Novel, sparkling fantasy for children
29 April 2023
My review was written in May 1988 after a Cannes Film Festival Market screening.

"Tommy Tricker and the Stamp Traveller" is a delightful children's fantasy which tackles the unusual screen topic of stamp collecting. The seventh entry in producer Rock Demers' "Tales for All" film series will entertain and edify smallfry and have some interest for older philatelists as well.

Writer-director Michael Rubbo has peppered the feature with concise and accurate descriptions of stamp terminology as well as collecting methods and interests. This educational material is interwoven painlessly with the fictional story.

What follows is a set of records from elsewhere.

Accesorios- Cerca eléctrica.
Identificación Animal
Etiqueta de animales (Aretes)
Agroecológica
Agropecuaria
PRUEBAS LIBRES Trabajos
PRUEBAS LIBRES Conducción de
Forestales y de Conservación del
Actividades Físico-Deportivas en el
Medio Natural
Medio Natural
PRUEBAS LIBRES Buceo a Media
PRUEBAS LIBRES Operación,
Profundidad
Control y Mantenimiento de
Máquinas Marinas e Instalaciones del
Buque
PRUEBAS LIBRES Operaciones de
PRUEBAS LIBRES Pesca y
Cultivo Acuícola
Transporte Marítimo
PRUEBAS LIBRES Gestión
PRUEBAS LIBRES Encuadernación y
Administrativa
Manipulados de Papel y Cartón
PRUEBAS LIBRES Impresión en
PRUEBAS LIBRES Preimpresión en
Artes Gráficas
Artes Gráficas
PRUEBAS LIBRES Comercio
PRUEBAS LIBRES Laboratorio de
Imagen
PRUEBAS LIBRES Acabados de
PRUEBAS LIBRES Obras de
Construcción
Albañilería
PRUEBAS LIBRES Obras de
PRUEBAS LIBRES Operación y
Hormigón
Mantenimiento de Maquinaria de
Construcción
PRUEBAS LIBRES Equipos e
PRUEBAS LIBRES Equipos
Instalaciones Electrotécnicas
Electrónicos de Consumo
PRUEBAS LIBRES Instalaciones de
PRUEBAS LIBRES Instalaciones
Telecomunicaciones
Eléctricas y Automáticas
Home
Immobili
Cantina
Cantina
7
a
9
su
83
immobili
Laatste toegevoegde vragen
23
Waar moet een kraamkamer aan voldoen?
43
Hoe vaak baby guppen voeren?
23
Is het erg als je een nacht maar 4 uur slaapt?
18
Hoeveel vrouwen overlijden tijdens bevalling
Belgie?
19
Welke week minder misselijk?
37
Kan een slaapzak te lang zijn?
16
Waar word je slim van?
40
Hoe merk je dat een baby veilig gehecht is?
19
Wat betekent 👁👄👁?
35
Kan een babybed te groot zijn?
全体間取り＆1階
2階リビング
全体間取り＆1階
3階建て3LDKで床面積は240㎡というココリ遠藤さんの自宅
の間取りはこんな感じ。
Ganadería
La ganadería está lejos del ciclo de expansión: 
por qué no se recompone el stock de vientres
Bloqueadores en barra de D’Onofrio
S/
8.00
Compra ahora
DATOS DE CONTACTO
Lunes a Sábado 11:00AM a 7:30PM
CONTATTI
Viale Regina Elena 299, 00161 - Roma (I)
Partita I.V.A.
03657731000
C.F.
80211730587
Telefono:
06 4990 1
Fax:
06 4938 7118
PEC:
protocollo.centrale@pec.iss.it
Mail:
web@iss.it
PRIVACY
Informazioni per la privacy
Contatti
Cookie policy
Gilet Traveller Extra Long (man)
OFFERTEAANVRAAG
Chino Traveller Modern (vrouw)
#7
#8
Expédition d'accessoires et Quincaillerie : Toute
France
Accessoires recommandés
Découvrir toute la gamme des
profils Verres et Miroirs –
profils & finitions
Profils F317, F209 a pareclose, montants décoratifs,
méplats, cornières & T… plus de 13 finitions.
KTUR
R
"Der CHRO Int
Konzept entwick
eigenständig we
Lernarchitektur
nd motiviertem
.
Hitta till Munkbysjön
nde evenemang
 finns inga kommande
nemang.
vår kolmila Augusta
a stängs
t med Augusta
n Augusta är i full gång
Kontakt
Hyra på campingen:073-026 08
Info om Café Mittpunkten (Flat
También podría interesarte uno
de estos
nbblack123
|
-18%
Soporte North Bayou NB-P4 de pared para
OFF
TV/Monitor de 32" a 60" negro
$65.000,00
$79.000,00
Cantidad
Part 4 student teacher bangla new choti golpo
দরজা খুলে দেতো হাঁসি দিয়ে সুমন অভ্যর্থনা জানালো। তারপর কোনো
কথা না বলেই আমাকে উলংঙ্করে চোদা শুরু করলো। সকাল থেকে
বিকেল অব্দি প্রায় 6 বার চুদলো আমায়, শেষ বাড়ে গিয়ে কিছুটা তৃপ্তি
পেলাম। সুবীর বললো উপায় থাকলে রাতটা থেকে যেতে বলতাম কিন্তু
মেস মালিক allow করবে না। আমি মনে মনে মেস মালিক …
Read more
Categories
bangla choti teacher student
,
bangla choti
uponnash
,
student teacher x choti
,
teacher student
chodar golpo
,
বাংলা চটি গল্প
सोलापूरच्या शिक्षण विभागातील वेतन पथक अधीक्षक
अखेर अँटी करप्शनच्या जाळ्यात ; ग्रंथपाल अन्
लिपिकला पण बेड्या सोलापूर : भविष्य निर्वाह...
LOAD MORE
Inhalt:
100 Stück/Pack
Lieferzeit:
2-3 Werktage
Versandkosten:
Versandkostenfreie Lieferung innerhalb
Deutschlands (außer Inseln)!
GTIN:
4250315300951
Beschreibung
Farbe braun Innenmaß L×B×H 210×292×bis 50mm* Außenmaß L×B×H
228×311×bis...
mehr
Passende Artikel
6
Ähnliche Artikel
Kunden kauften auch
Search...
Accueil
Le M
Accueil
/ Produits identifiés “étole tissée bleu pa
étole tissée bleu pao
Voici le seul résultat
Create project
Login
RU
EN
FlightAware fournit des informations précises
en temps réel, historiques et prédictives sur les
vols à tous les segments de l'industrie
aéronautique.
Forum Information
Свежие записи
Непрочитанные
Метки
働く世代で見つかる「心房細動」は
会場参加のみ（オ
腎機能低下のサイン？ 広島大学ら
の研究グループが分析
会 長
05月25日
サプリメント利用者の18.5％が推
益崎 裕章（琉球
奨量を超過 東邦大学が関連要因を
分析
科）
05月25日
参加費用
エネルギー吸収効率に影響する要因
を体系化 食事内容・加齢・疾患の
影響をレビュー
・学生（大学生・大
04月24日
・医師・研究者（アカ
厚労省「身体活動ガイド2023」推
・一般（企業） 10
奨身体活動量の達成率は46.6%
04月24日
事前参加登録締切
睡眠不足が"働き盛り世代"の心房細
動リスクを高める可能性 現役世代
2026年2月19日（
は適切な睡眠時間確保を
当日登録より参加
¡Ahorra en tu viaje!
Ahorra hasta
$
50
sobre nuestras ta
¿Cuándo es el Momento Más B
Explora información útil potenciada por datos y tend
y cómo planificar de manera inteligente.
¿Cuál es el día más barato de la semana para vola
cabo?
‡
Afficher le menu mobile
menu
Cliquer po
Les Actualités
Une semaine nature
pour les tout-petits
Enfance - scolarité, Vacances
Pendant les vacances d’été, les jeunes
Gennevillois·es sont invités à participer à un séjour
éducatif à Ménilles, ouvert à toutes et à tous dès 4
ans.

Tommy Tricker (nicely essayed by Anthony Rogers) is a young prankster who finagles a rare stamp variety worth several hundred dollars from his friend Ralph, taken from Ralph's dad's collection. Ralph (Lucas Evans) and his sister Nancy (Jill Stanley) try to get it back from the local stamp store where Tommy sold it, but end up with a 1928 collection instead.

Inside the 1928 album they find a little boy's letter and magical rhymes to be chanted that will reduce the sende to miniature size, in order to travel around the world on the stamps on letters. A rare collection is said to await the sender at an address in Australia.

Ralph undertakes the mission and has colorful and atmospheric adventures shot on location in China and Sydney. Pic carefully demonstrates the romance of philately by using fantasy to concretely depict the sublimated travel to faraway lands.

The kids are cute and tech credits first-rate. Rubbo stages a novel and amusing foot chase in a mall midway through the film and keeps the action moving. Animated effects and rotoscoping for the process of miniaturization and return to normal size are nicely done.